The ICC has quietly confirmed that June’s Women’s T20 World Cup in England will carry a record prize pot of US$8.76 million, up 10 percent on 2024. The bump is linked less to any grand gesture and more to simple maths: the tournament expands from ten to twelve sides, with the round-robin stage stretching from 20 to 30 matches.
ICC chief executive Geoff Allardice said, “We promised incremental growth and that’s what this is – a sensible step rather than a headline grab.”
Headline figures
• Champions: US$2.34 million (unchanged)
• Runners-up: US$1.17 million (unchanged)
• Losing semi-finalists: US$675,000
• Group-stage win: US$31,154
New floor, mixed feelings
Every team is now guaranteed at least US$247,500 – more than double last time’s entry fee of US$112,500. That sounds generous, yet the ICC has scrapped the old “positional” cheques for sides finishing outside the top four.
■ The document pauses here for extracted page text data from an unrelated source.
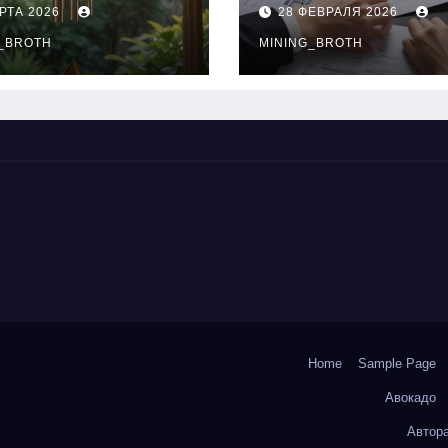
нципы
выдачи,
РТА 2026
28 ФЕВРАЛЯ 2026
чания
процентные
окольчиков
_BROTH
ставки и
MINING_BROTH
требования к
заемщикам
Home
Sample Page
Авокадо
Автор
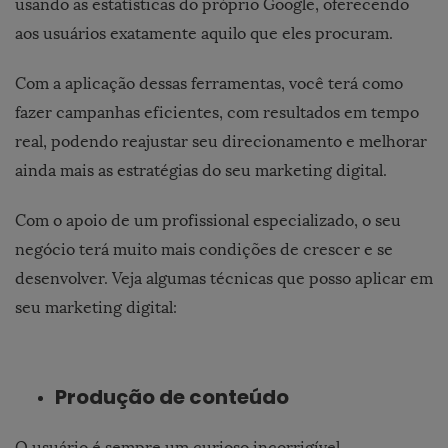
usando as estatísticas do próprio Google, oferecendo
aos usuários exatamente aquilo que eles procuram.
Com a aplicação dessas ferramentas, você terá como
fazer campanhas eficientes, com resultados em tempo
real, podendo reajustar seu direcionamento e melhorar
ainda mais as estratégias do seu marketing digital.
Com o apoio de um profissional especializado, o seu
negócio terá muito mais condições de crescer e se
desenvolver. Veja algumas técnicas que posso aplicar em
seu marketing digital:
Produção de conteúdo
O usuário é sempre um curioso incorrigível,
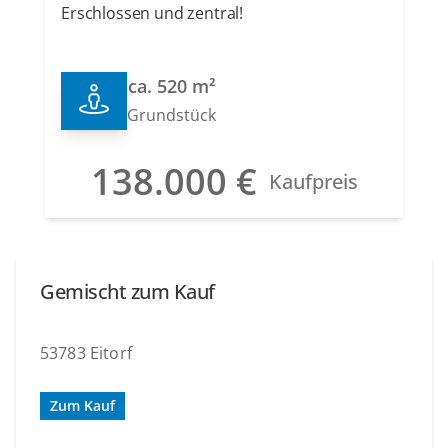
Erschlossen und zentral!
ca. 520 m²
Grundstück
138.000 €
Kaufpreis
Gemischt zum Kauf
53783 Eitorf
Zum Kauf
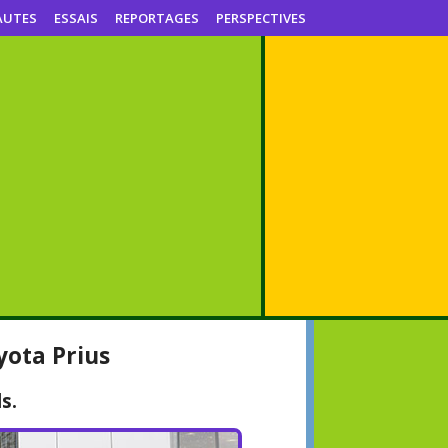
AUTES
ESSAIS
REPORTAGES
PERSPECTIVES
yota Prius
s.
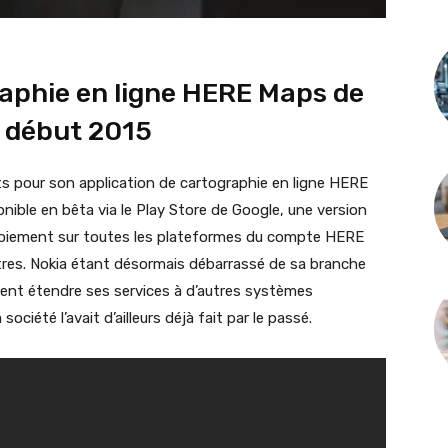
raphie en ligne HERE Maps de
S début 2015
s pour son application de cartographie en ligne HERE
nible en bêta via le Play Store de Google, une version
éploiement sur toutes les plateformes du compte HERE
res. Nokia étant désormais débarrassé de sa branche
ent étendre ses services à d’autres systèmes
iété l’avait d’ailleurs déjà fait par le passé.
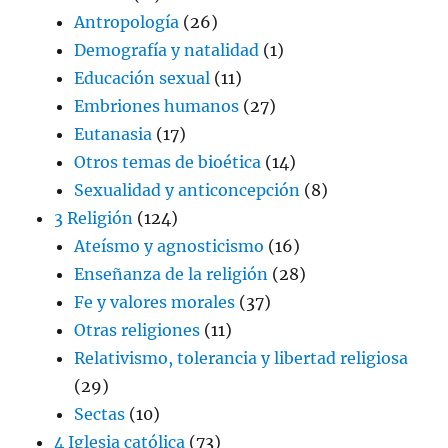
Antropología
(26)
Demografía y natalidad
(1)
Educación sexual
(11)
Embriones humanos
(27)
Eutanasia
(17)
Otros temas de bioética
(14)
Sexualidad y anticoncepción
(8)
3 Religión
(124)
Ateísmo y agnosticismo
(16)
Enseñanza de la religión
(28)
Fe y valores morales
(37)
Otras religiones
(11)
Relativismo, tolerancia y libertad religiosa
(29)
Sectas
(10)
4 Iglesia católica
(73)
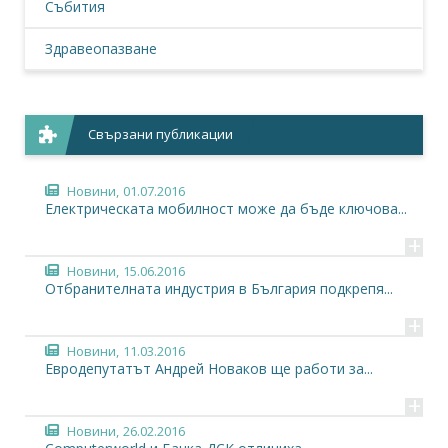
Събития
Здравеопазване
Свързани публикации
Новини,
01.07.2016
Електрическата мобилност може да бъде ключова...
+
Новини,
15.06.2016
Отбранителната индустрия в България подкрепя...
+
Новини,
11.03.2016
Евродепутатът Андрей Новаков ще работи за...
+
Новини,
26.02.2016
A team ending fifth in 2024 banked US$382,500 once those extras were added; finish fifth this year and you start at US$247,500, topping up only through group victories.
“It’s a carrot to reach the knock-outs,” former England coach Lisa Keightley told BBC Radio 5 Live. “Mid-ranking teams have lost a safety net, but the path to bigger money is clearer.”
How the numbers stack up
• Worst-placed team: US$247,500 (same absolute figure as 2024 once extras are removed)
• Narrowly-missed semi-finals: US$247,500 plus US$31,154 per win – one extra group match offers a little wiggle room
• Semi-finalist: at least US$922,500, up from US$787,500
• Runners-up: minimum US$1.417 million, previously US$1.282 million
• Champions: at least US$2.588 million, a rise of roughly US$135,000
Nat Sciver-Brunt, whose England side hope to lift the trophy at Lord’s on 7 July, admitted the detail is easy to lose in the noise: “Players always look at two things first – where’s the final and what’s the winners’ cheque? The rest takes a bit of decoding.”
Context matters
The 2024 event in the UAE – won by New Zealand – had already shot the women’s purse from US$2.45 million to US$7.95 million after the ICC committed to gender-equal prize money across equivalent tournaments. This year’s 10 percent rise feels modest by comparison, yet the governing body stresses it mirrors the men’s progression cycle.
For reference, India’s men collected US$2.45 million after winning the 2026 T20 World Cup in the USA and Caribbean – the same headline amount on offer to the women, although the men played fewer matches. Harmanpreet Kaur’s India Women claimed US$6.58 million for last year’s ODI World Cup, when a one-off pot had been swollen by local sponsors and ICC bonuses.
Heather Knight, set to captain England in front of home crowds, put the numbers into a wider frame: “The money’s good, but visibility and strong scheduling are what move the dial. We’ve got both this summer – a proper June-July window and prime venues.”
Tournament snapshot
• Starts: 12 June – England v Sri Lanka, Edgbaston
• Group stage: 30 matches across Birmingham, Nottingham and Taunton
• Knock-outs: The Oval (semi-finals) and Lord’s (final, 7 July)
Looking ahead
Financial analysts suggest the altered payment ladder will reward ambition. Sides such as Bangladesh and Ireland, who have occasionally pinched big-name scalps, could now turn one extra win into a six-figure swing. Conversely, any team stumbling through all five group fixtures will leave with the same cheque as in 2024.
“All in all, it’s a nudge, not a leap,” sports economist Dr Daniel Platt explained. “But when you add broadcast revenue, central contracts and growing domestic leagues, the direction of travel for women’s cricket remains positive.”
Fans, players and accountants alike will start tallying the real-world impact when the first ball is bowled in Birmingham.